Bord na Móna
was established over 75 years ago in Ireland as the Irish Turf Board, Móna
being the Irish word for turf. Initially peat production was largely for fuel (turf) in the 1940s and 1950s, and this subsequently evolved to include production of peat for energy generation and horticulture. Currently the company has developed a diverse portfolio with a range of environmental, resource recovery, renewable energy, peat production and retail businesses. Milled peat production will remain a core business, however, for some time. Milling is essentially a form of open cast mining which relies on drainage of the peatland and solar drying of the surface layer of bare peat. Harvesting of peat is carried out over a range of peatland sites largely across the Midlands of Ireland. The peatland resource held by the company covers over 75,000ha with more than 2/3 of this area involved in active peat production currently.
Peat production is carried out under Integrated Pollution Prevention Control (IPPC) Licenses issued by the Environmental Protection Agency in Ireland. These licenses set the boundary limits in terms of potential emissions to air, water, noise and general environmental management systems for all worked bog areas, drainage and infrastructures, workshops and work centres.
As part of its IPPC licenses Bord na Móna is required to rehabilitate all former peat production areas once peat production activities cease. This is to ensure that bare peat areas are environmentally stabilised, largely achieved through revegetation and other targeted rehabilitation measures. There are well established demonstration sites showing the main rehabilitation measures for industrial cutaway bog within the Bord na Móna bog network. These include the Lough Boora Parklands
in County Offaly and the Oweninny Bogs in County Mayo. At both of these sites there has been extensive research carried out on different types of commercial reclamation post peat production (forestry and agriculture) as well as less commercial natural outcomes (wetlands, woodlands and semi-natural grassland).

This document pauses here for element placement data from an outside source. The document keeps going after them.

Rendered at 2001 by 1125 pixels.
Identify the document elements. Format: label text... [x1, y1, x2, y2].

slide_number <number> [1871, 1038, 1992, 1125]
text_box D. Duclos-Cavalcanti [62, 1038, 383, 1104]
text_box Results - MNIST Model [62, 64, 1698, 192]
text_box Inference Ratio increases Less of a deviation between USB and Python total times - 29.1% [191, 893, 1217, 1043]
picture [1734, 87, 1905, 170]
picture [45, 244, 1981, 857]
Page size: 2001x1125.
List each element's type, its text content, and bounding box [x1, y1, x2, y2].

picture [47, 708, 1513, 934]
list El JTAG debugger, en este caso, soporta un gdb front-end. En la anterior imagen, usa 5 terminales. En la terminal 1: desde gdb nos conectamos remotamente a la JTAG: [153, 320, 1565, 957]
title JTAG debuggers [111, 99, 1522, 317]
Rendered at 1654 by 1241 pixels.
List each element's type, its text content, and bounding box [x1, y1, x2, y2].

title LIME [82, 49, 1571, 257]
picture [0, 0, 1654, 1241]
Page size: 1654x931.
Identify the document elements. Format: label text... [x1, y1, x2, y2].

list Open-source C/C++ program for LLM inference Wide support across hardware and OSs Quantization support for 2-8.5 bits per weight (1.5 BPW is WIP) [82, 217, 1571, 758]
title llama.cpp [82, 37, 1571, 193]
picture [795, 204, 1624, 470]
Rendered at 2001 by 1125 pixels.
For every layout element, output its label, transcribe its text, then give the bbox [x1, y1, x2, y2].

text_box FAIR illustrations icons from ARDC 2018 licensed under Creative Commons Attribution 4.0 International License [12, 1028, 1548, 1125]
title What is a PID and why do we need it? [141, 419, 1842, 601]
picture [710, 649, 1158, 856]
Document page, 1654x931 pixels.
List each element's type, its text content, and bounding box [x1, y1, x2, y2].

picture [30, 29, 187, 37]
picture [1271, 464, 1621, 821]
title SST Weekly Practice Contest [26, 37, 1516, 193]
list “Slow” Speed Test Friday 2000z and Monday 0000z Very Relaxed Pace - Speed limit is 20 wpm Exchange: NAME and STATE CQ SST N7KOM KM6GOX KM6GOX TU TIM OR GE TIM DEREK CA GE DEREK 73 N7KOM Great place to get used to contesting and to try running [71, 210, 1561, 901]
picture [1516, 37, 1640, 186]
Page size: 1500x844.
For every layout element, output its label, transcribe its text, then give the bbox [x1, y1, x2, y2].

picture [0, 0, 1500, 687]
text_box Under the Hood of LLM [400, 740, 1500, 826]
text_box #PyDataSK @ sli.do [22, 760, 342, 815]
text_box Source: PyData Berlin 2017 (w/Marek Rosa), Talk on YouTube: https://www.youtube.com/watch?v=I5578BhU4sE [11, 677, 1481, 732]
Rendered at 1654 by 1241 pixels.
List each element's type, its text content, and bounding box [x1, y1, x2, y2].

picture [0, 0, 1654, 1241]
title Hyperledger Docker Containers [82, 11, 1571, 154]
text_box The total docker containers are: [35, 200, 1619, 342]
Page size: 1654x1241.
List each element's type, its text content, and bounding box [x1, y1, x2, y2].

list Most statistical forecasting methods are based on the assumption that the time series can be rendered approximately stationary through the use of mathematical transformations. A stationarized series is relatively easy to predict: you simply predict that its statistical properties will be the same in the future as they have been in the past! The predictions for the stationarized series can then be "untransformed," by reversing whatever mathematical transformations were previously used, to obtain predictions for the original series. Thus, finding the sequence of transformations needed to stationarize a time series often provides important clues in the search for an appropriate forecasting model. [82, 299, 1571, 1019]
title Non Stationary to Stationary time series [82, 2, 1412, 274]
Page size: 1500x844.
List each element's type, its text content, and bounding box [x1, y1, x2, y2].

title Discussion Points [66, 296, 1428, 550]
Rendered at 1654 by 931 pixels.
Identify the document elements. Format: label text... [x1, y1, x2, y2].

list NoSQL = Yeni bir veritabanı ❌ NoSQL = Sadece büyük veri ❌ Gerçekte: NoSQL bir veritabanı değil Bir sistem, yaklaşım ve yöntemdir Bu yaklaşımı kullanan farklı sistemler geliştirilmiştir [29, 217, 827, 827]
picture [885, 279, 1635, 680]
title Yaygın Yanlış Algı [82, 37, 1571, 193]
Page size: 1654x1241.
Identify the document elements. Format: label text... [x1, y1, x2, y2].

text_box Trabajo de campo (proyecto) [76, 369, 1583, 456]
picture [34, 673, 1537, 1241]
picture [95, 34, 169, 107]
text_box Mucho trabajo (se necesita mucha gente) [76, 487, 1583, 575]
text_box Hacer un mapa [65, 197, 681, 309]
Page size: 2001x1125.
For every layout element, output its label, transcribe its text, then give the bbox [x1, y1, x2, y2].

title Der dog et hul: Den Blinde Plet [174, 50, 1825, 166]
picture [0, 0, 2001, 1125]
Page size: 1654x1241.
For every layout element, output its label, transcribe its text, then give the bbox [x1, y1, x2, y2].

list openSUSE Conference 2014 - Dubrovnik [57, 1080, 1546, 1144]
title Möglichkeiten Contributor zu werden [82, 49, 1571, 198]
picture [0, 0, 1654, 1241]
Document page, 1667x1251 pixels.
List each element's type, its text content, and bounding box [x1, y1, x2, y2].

In 2010 and 2011 Bord na Móna launched two relevant documents detailing how former peat production lands will be rehabilitated:
The Bord na Móna Strategic Framework for the Future Use of Cutaway Bogs (2011) includes an overview of potential commercial after-uses such as wind farms and industrial units.
The Biodiversity Action Plan 2012-2015 (2010) is an important document for the company as it sets out clear aims and objectives as well as the actions required ensuring that biodiversity hotspots across the Bord na Móna land bank are identified and managed for nature conservation and that all other former production areas are rehabilitated in an environmentally stable way. The document along with the annual public review sessions is an effective way of communicating with a range of stakeholders and consultees including statutory bodies, ENGOs and local communities.
Research is also funded by Bord na Móna into the effects of different rehabilitation measures of former industrial peatlands on greenhouse gas emissions. This work is carried out in collaboration with universities and independent consultants.